Chapter 20, Problem 8RQE

Interpretation Introduction

Interpretation:

Structural formula for cyclic form for ribose, glucose, fructose, and galactose has to be drawn.

Concept Introduction:

Simplest carbohydrates are known as monosaccharides.  They contain three to six carbons generally in a chain form with a carbonyl group present in the terminal or the adjacent carbon atom from the terminal.  Monosaccharides contains only one sugar unit.

Monosaccharides can be drawn in a linear style.  Here, the hydroxyl groups are present on the each carbon atom.  Open-chain form of monosaccharide is drawn by placing the hydroxyl groups on right or left considering the chiral center.

Monosaccharide can be expressed in a cyclic form.  In case of an aldohexose, the hydroxyl group present on the $\text{C5}$ carbon atom reacts with the carbonyl group present in $\text{C1}$ carbon atom resulting in formation of a six-membered ring.  Procedure to be followed for obtaining cyclic structure are given as follows.

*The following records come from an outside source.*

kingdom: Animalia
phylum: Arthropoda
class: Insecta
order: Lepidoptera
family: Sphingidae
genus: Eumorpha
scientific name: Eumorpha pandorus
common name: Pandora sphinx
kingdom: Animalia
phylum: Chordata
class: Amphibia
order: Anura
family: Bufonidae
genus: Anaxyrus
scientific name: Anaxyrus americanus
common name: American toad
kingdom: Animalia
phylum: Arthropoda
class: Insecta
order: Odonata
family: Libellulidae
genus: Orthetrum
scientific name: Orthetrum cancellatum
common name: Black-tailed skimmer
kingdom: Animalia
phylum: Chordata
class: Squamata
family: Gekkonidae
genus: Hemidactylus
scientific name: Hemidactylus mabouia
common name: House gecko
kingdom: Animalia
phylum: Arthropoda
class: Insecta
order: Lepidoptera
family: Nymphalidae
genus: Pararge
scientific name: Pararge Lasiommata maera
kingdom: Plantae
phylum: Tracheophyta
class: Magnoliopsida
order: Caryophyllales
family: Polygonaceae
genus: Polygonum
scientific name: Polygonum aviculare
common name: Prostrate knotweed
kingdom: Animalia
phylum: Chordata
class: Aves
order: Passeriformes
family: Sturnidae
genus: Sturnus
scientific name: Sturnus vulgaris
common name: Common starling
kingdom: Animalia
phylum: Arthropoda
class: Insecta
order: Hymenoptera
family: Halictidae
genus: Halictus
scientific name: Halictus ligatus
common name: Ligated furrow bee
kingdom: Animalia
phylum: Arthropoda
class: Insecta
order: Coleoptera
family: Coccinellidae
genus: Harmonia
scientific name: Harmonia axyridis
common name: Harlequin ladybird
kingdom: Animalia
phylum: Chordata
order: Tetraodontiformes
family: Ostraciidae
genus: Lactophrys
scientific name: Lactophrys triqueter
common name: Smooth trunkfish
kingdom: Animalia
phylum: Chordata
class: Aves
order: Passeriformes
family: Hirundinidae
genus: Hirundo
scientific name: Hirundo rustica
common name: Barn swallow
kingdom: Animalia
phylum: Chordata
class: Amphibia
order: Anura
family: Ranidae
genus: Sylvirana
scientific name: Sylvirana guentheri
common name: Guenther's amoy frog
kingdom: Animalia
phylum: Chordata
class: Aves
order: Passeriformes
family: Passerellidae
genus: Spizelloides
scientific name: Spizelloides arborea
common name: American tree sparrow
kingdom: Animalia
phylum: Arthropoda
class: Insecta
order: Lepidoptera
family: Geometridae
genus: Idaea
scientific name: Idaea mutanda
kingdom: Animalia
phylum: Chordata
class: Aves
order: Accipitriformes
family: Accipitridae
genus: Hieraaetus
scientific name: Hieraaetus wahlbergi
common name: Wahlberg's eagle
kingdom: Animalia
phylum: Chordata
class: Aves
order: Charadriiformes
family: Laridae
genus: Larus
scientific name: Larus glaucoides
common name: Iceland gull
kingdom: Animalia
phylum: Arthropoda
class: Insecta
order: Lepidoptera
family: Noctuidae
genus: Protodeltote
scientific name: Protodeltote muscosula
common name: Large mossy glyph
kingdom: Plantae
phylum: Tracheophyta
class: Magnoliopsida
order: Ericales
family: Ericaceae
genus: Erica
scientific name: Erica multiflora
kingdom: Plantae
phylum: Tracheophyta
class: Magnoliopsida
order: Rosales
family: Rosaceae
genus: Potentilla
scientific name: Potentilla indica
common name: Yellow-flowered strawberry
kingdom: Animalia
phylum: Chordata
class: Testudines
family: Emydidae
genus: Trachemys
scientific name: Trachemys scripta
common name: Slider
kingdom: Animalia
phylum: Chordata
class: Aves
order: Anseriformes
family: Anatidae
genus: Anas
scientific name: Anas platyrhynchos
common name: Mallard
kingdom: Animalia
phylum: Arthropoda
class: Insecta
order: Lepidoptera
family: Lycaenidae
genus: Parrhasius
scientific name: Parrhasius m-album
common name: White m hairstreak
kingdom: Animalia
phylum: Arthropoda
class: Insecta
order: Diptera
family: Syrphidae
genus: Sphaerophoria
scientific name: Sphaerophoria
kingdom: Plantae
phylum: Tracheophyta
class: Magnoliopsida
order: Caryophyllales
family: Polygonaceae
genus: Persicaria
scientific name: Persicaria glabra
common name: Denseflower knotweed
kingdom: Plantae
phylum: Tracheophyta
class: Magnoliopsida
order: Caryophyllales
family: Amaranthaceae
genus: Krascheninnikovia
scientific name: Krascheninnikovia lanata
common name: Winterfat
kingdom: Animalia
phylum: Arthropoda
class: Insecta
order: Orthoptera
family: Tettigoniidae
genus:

• Carbon skeleton has to be rotated to $90°$.  While rotating, the groups that are present on the right side ends up below after rotation.
• Chain has to be twisted in order to put the hydroxyl group closer to the carbonyl group of aldehyde.  The ${\text{CH}}_{\text{2}}\text{OH}$ group present on $\text{C5}$ is drawn up.
• The $\text{OH}$ group on the $\text{C5}$ carbon atom reacts with the aldehyde carbonyl resulting in formation of six-membered ring that has a new chiral center.  Considering the orientation of $\text{OH}$ group that is present on the new chiral center that is formed, two isomers are possible.